*** Input data ***

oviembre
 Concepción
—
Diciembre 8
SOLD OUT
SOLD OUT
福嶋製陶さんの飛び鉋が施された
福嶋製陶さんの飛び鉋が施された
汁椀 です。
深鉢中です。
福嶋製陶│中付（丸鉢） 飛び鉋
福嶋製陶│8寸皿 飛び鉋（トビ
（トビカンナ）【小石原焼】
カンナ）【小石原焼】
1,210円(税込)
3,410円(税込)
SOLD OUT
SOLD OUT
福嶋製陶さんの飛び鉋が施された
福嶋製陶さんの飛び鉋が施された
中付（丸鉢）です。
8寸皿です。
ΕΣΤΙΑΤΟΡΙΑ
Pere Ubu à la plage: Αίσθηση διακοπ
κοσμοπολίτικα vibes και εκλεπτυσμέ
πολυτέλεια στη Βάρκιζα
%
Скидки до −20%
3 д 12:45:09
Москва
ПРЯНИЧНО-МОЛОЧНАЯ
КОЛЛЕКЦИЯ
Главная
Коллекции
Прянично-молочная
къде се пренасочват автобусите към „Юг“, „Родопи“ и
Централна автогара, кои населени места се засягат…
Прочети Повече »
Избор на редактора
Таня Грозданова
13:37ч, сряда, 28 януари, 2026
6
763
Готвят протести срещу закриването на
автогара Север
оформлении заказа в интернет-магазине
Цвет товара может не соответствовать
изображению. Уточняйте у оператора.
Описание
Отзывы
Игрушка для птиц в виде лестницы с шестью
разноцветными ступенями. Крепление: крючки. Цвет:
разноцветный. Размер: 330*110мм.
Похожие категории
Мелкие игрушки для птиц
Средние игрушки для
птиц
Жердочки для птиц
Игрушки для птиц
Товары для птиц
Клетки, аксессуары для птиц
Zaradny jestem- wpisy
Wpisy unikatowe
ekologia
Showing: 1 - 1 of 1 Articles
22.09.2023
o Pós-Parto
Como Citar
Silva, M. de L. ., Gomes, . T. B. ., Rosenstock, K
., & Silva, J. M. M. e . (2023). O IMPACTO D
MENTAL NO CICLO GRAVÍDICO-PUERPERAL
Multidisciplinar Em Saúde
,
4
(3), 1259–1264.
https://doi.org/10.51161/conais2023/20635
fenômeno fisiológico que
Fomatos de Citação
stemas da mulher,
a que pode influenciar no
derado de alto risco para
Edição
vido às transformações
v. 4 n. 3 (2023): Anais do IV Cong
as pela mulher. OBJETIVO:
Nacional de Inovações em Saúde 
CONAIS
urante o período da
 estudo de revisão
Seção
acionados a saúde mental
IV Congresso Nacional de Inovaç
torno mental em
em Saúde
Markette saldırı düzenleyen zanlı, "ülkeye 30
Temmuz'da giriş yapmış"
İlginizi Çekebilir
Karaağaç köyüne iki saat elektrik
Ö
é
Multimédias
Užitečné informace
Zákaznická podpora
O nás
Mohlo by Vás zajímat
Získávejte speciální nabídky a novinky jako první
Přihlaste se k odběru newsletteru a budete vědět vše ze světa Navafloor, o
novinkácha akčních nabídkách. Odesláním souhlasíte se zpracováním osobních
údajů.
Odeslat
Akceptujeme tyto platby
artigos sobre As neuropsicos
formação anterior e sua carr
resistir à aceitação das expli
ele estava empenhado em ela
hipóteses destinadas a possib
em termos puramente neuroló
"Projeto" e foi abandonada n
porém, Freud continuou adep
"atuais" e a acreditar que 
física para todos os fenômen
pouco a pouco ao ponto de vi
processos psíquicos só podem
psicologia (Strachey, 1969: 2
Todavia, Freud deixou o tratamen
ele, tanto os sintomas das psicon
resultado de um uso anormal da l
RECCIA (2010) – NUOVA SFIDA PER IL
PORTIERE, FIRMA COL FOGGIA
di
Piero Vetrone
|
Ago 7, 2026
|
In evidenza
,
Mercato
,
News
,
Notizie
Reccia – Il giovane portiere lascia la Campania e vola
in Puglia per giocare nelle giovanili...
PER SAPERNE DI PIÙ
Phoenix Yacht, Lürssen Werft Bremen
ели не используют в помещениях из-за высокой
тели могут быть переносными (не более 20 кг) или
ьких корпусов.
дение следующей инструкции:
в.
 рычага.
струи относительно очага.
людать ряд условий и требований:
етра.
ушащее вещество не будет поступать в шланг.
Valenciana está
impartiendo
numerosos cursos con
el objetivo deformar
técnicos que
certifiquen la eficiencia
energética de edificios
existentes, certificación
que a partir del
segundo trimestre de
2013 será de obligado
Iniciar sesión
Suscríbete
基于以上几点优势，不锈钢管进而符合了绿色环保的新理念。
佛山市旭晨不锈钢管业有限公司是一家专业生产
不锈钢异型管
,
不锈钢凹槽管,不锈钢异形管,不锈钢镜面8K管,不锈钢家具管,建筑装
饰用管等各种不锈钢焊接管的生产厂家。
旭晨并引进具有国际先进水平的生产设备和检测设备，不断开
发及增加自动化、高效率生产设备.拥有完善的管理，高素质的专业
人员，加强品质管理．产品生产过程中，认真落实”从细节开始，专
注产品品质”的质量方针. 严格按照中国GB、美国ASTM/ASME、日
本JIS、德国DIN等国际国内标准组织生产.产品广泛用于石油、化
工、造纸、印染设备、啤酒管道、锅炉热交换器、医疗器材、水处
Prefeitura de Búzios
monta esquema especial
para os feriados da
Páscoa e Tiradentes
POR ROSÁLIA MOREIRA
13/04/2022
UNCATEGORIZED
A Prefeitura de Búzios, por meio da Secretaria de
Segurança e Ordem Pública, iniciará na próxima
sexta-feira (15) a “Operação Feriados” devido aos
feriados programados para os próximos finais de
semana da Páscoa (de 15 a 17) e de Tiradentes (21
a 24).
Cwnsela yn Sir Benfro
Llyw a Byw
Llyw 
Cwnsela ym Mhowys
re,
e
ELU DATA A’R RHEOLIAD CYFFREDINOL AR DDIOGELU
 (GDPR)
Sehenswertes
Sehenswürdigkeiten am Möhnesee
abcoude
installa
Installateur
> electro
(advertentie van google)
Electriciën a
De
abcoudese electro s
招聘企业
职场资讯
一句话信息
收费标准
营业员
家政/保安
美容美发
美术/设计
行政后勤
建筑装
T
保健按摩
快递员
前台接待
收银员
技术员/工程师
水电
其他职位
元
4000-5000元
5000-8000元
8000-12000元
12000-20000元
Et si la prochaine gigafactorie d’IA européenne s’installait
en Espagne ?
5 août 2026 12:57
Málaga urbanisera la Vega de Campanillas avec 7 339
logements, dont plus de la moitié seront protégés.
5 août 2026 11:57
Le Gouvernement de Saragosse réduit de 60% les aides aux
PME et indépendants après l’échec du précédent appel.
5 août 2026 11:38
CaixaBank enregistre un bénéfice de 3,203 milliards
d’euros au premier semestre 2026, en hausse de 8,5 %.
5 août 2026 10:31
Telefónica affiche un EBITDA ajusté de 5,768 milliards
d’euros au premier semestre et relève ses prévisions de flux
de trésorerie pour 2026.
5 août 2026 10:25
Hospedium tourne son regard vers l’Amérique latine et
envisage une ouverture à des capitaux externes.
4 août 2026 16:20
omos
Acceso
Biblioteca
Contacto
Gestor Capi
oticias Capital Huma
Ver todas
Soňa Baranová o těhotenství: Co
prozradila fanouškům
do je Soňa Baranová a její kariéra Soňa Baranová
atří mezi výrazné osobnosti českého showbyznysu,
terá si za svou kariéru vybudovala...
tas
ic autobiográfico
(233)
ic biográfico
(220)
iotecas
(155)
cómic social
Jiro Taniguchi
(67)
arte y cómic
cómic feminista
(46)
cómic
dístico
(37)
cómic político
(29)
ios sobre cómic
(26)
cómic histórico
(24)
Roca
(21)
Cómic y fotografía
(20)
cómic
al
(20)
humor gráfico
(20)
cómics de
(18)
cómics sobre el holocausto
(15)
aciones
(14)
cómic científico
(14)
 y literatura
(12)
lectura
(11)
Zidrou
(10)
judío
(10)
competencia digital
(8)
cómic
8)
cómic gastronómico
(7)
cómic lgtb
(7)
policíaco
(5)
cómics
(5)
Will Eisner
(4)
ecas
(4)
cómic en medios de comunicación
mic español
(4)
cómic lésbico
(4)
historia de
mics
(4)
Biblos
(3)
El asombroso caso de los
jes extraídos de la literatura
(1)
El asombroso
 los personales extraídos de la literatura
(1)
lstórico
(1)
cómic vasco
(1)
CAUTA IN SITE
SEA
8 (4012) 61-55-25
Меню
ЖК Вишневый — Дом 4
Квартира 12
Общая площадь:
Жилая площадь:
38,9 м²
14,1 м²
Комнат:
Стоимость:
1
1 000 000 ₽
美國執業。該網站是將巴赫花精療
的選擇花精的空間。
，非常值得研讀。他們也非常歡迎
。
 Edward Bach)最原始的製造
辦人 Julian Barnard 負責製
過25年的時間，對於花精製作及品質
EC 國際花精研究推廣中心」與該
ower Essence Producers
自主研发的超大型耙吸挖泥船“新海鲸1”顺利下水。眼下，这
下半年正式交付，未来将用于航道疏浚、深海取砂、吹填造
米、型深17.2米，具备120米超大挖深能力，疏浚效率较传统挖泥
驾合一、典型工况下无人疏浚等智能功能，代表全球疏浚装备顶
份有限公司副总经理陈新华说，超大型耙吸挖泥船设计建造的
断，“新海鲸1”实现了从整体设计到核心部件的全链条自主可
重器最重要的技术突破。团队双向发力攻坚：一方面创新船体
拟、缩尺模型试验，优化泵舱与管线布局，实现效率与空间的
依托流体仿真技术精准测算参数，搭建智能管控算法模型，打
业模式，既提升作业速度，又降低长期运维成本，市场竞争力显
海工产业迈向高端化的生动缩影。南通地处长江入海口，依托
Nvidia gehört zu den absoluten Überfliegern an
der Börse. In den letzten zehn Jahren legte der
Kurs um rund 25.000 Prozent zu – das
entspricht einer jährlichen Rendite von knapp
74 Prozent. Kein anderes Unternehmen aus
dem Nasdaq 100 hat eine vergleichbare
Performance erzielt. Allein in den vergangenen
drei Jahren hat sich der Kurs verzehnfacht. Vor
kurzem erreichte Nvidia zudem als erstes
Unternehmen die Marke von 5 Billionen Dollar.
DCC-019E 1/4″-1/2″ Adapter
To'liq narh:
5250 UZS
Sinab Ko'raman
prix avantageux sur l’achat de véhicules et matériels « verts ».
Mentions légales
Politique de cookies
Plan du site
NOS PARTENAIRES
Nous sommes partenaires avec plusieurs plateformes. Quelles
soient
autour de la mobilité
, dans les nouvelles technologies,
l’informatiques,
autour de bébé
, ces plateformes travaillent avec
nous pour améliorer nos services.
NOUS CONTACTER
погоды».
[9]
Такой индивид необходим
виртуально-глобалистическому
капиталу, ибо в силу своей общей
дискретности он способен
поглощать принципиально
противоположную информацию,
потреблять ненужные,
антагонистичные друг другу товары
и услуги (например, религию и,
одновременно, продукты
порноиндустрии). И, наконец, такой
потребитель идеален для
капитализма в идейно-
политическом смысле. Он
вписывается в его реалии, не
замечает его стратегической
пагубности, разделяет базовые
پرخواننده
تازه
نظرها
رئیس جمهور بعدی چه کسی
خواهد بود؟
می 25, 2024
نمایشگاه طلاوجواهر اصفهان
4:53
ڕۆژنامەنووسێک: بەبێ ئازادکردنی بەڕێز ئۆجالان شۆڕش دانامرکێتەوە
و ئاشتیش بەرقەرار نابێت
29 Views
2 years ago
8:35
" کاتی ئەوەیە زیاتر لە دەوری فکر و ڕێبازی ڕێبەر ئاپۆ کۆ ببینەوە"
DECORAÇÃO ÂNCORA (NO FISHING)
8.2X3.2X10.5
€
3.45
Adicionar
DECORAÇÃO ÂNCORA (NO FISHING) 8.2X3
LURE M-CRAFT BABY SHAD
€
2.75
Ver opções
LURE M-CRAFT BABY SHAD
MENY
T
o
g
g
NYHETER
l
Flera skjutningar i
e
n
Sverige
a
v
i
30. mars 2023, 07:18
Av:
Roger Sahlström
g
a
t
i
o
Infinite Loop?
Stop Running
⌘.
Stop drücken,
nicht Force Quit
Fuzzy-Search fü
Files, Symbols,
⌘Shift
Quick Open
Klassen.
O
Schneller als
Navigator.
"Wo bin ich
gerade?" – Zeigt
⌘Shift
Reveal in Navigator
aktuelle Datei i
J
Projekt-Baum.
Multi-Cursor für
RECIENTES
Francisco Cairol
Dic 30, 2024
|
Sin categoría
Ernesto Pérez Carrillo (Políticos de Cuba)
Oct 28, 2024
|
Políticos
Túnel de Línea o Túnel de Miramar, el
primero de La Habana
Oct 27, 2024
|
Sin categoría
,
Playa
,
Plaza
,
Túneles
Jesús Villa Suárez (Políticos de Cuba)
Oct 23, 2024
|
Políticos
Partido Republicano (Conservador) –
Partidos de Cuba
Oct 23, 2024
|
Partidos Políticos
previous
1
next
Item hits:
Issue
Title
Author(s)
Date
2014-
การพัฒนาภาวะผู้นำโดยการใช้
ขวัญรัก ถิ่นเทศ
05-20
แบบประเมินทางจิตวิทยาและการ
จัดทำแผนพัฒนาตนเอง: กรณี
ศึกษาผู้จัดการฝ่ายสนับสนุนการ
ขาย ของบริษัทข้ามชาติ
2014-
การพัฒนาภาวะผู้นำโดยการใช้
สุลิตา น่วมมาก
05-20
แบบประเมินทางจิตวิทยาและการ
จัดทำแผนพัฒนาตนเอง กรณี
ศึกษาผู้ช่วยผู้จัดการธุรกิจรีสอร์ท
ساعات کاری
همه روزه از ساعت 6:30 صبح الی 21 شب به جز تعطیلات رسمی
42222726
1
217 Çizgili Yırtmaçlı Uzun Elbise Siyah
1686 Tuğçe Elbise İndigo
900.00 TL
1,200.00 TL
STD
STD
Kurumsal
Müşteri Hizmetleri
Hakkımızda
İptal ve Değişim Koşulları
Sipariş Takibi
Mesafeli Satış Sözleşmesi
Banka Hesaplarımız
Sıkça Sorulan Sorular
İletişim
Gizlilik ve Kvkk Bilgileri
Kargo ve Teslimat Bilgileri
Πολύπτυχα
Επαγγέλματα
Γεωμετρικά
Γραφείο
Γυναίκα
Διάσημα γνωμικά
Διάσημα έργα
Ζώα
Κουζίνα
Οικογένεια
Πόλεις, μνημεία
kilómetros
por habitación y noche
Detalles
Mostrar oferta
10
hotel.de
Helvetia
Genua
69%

***

# Required action
Find each line in the listing that contains the word "août" and copy those lines.

# Answer below
5 août 2026 12:57
5 août 2026 11:57
5 août 2026 11:38
5 août 2026 10:31
5 août 2026 10:25
4 août 2026 16:20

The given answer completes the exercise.